-- What the task requires --
All entries must be repeated exactly. No picture should appear in the result.

(Records to process begins)

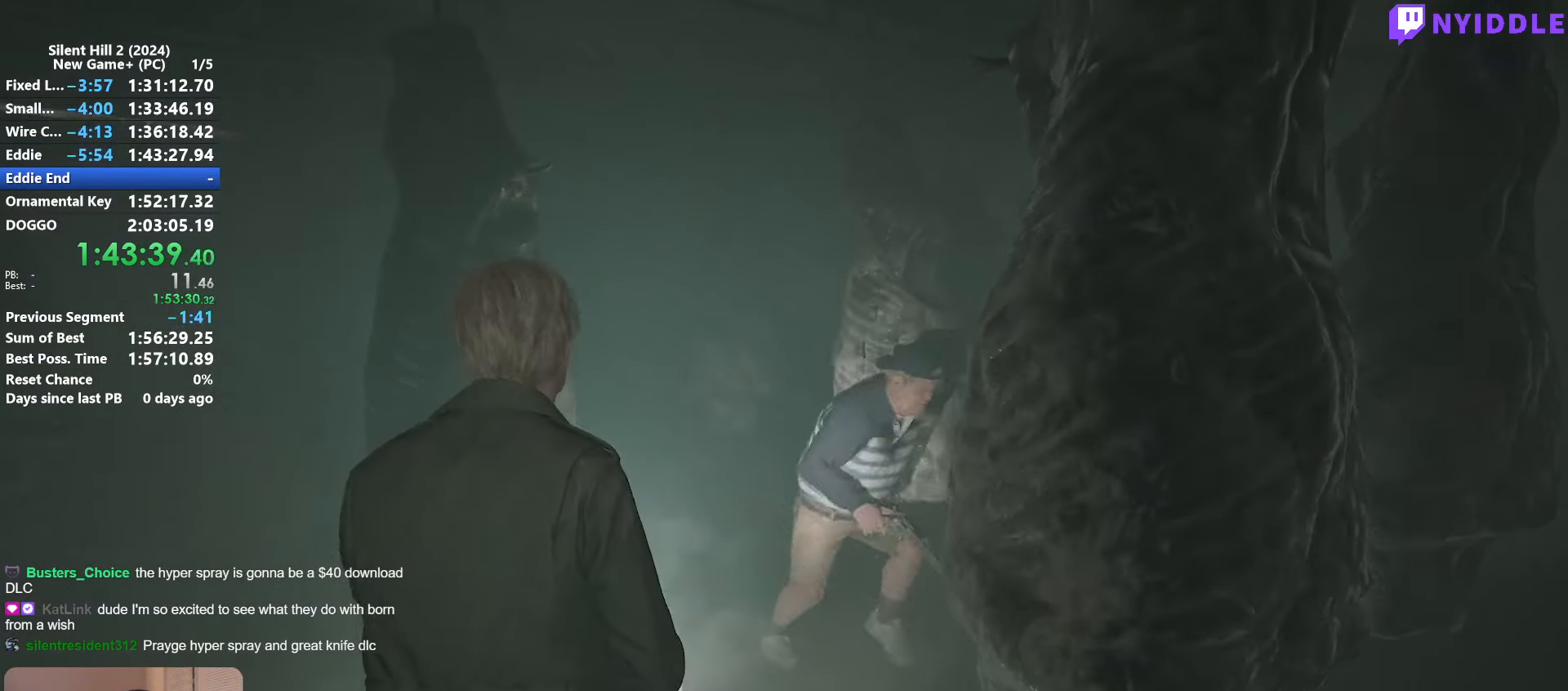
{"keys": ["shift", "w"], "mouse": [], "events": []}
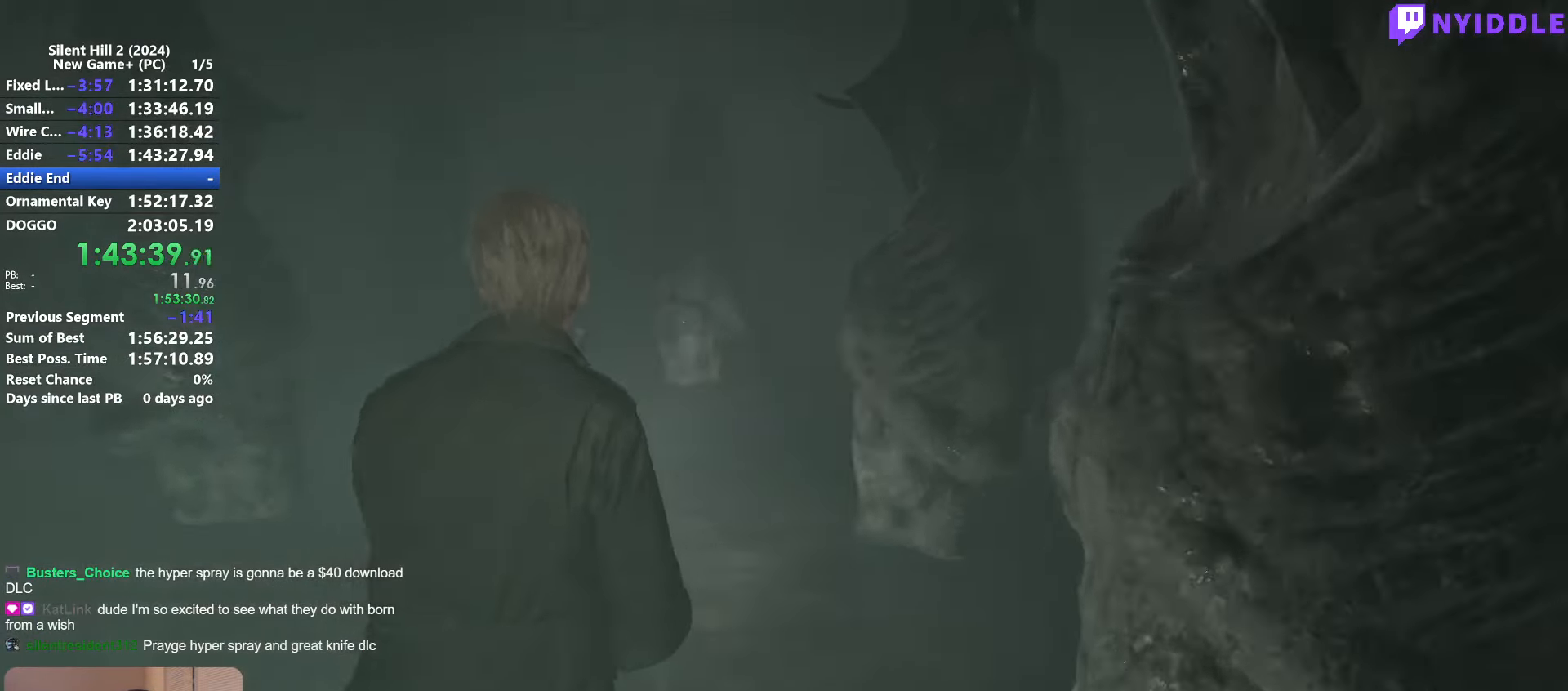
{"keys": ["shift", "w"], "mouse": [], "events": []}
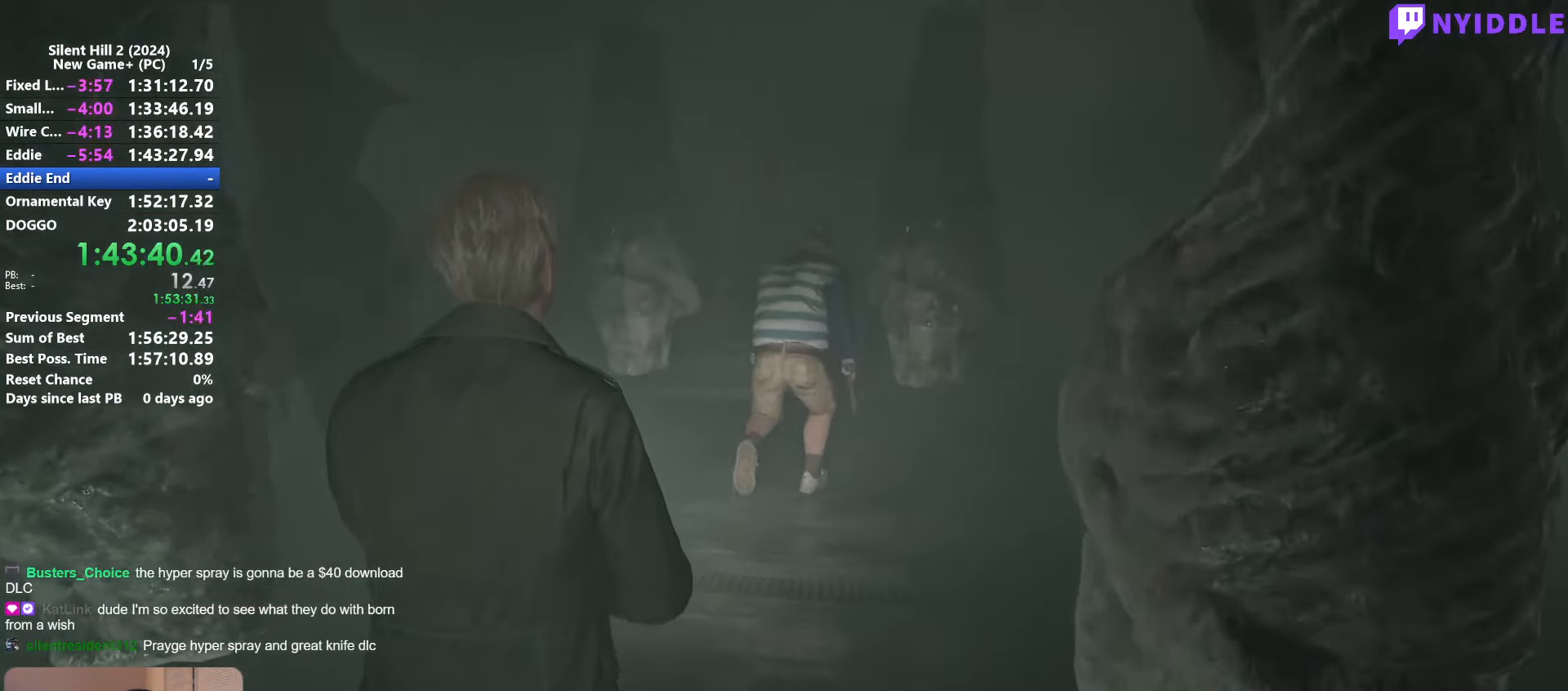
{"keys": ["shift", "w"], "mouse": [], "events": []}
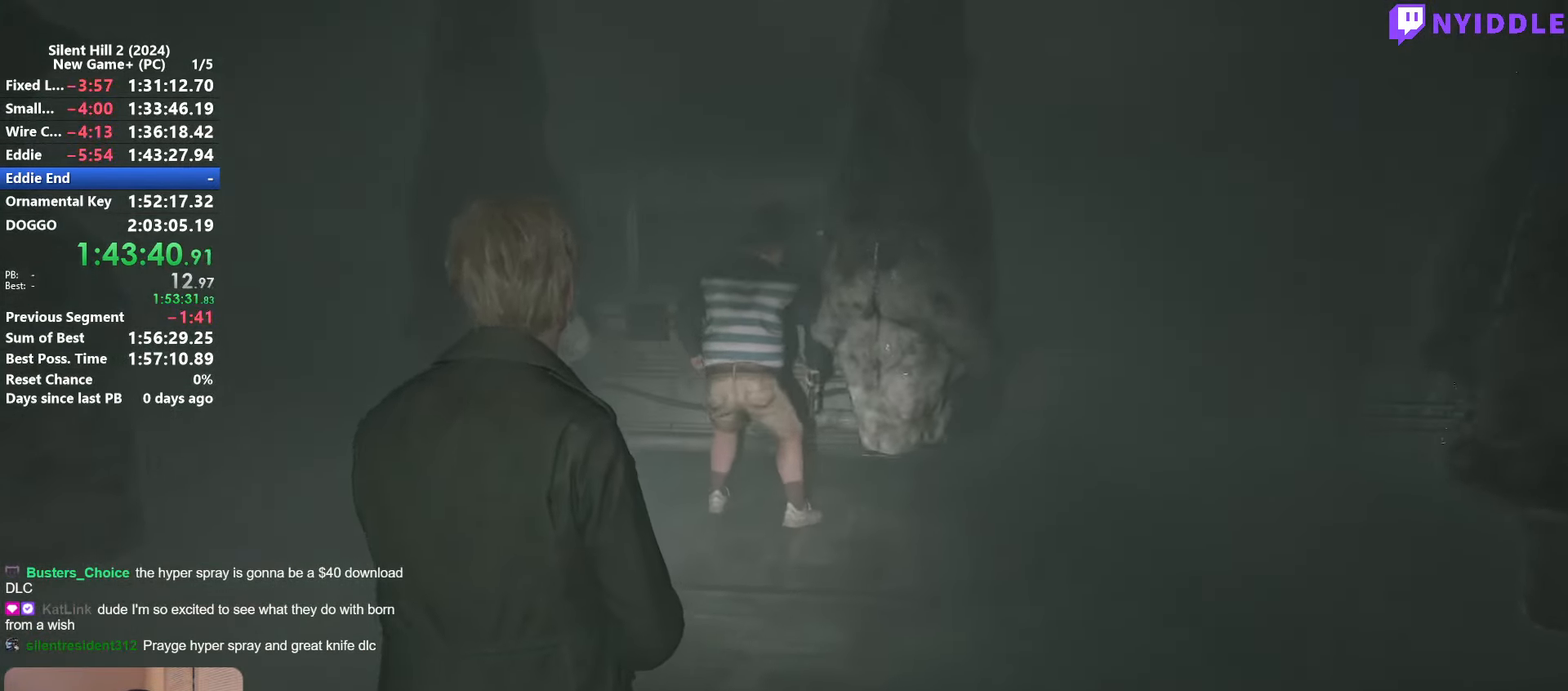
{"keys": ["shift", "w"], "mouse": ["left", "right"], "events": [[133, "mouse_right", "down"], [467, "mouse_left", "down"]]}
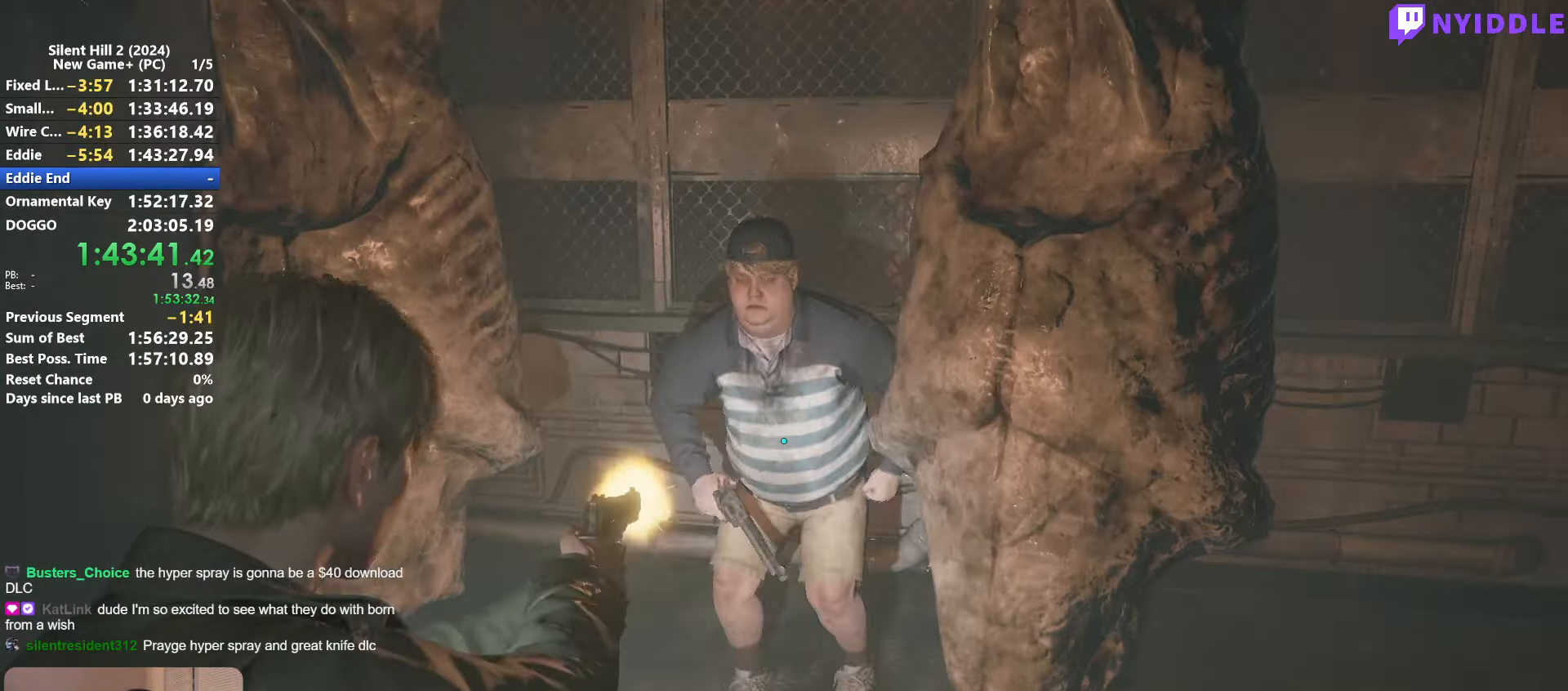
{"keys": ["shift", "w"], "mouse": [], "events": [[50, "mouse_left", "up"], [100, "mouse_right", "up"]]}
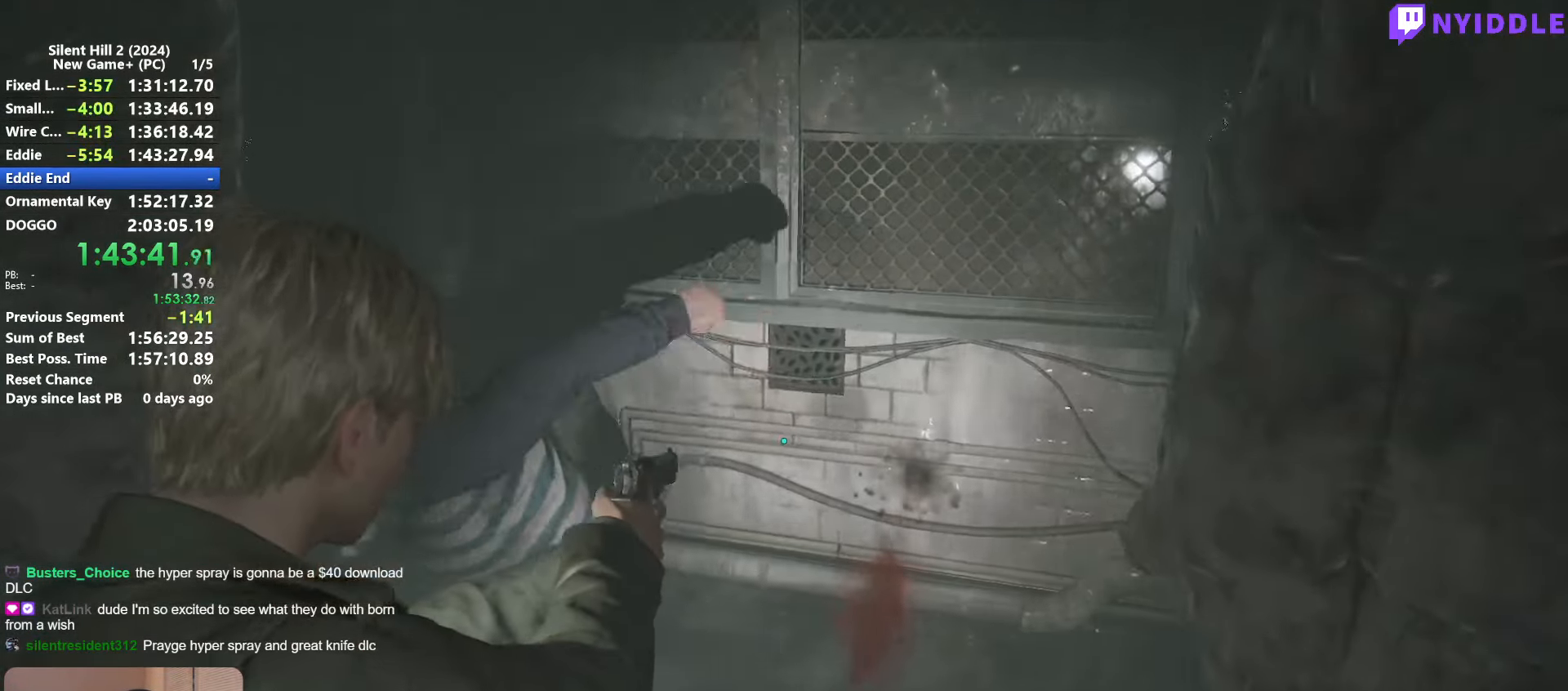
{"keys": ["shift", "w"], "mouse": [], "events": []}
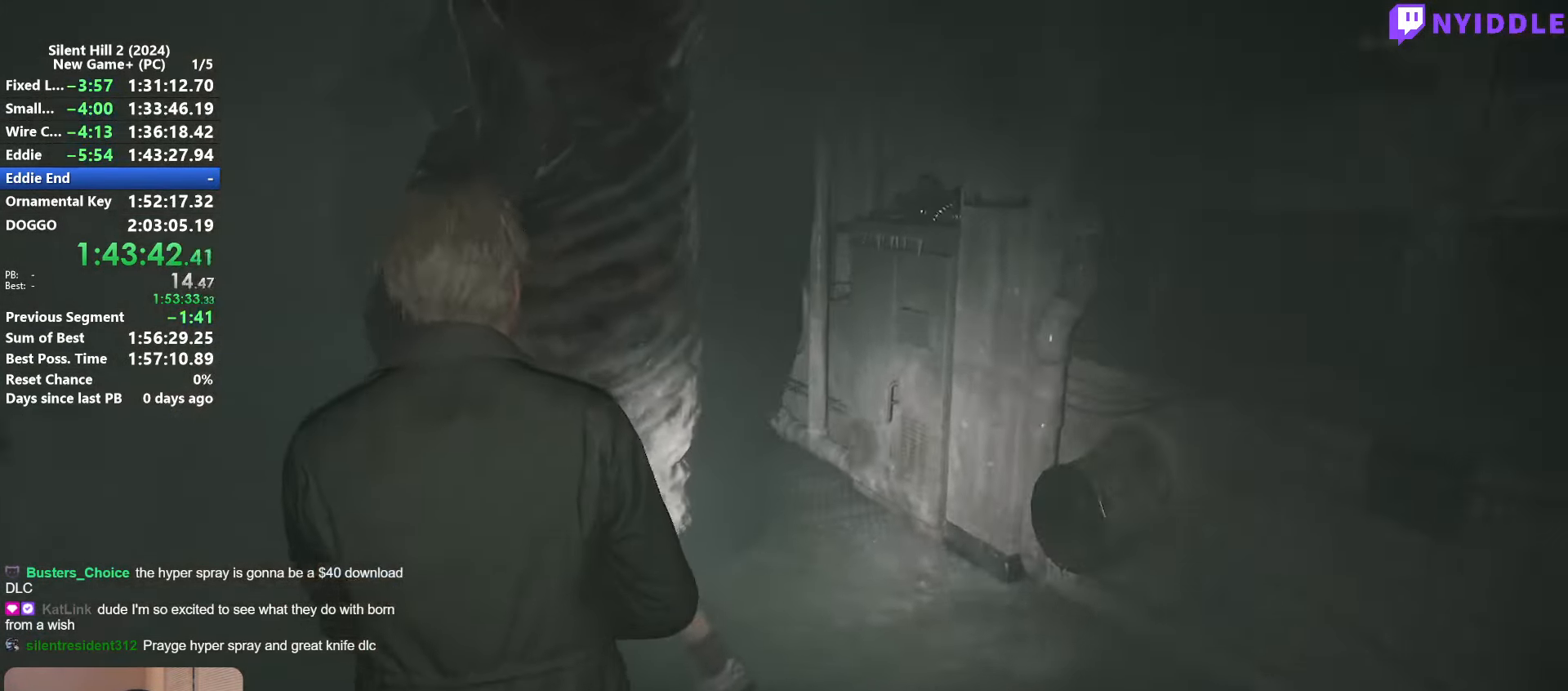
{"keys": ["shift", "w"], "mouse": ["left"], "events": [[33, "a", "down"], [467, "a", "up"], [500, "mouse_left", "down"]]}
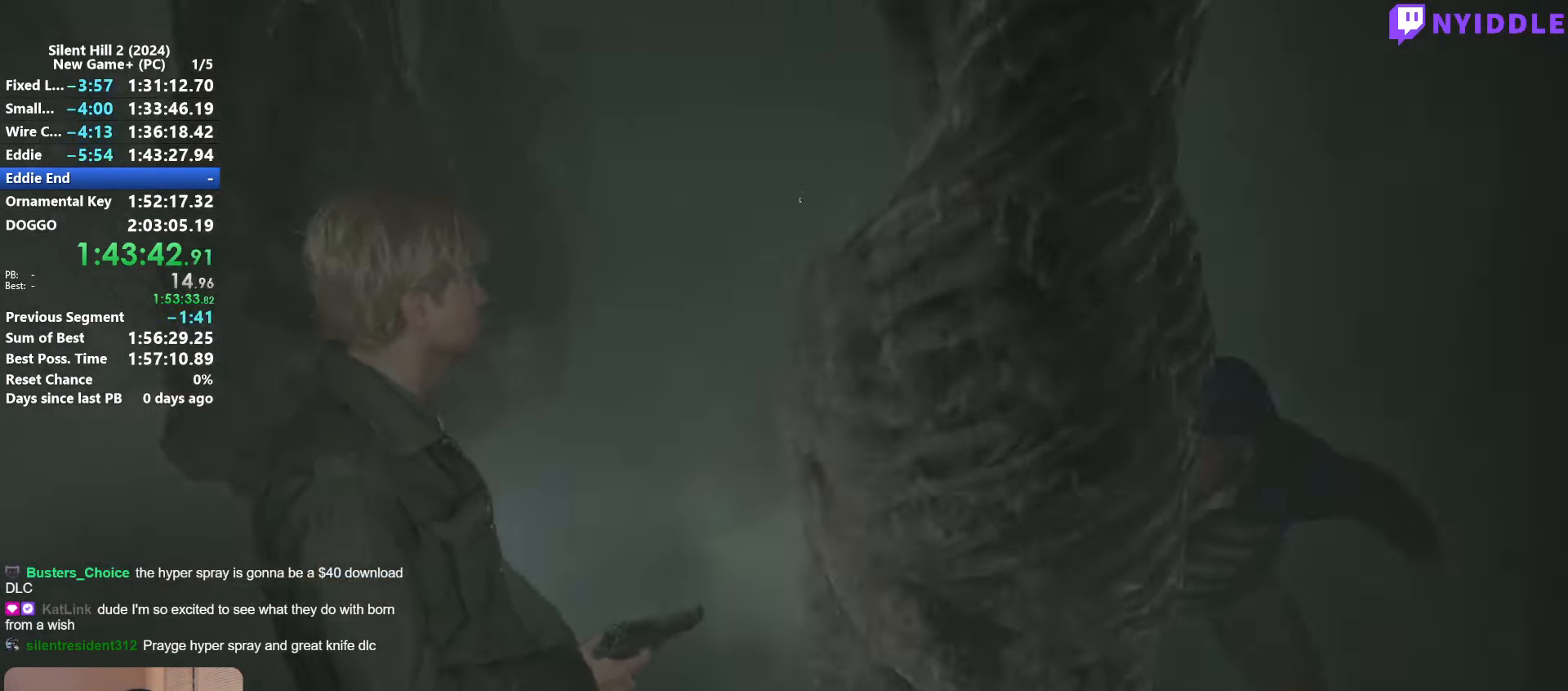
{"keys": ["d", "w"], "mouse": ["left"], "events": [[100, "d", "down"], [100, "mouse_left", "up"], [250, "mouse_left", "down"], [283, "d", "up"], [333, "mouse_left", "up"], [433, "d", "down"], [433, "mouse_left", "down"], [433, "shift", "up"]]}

(Records to process ends)

-- Answer box --
{"keys": ["shift", "w"], "mouse": [], "events": []}
{"keys": ["shift", "w"], "mouse": [], "events": []}
{"keys": ["shift", "w"], "mouse": [], "events": []}
{"keys": ["shift", "w"], "mouse": ["left", "right"], "events": [[133, "mouse_right", "down"], [467, "mouse_left", "down"]]}
{"keys": ["shift", "w"], "mouse": [], "events": [[50, "mouse_left", "up"], [100, "mouse_right", "up"]]}
{"keys": ["shift", "w"], "mouse": [], "events": []}
{"keys": ["shift", "w"], "mouse": ["left"], "events": [[33, "a", "down"], [467, "a", "up"], [500, "mouse_left", "down"]]}
{"keys": ["d", "w"], "mouse": ["left"], "events": [[100, "d", "down"], [100, "mouse_left", "up"], [250, "mouse_left", "down"], [283, "d", "up"], [333, "mouse_left", "up"], [433, "d", "down"], [433, "mouse_left", "down"], [433, "shift", "up"]]}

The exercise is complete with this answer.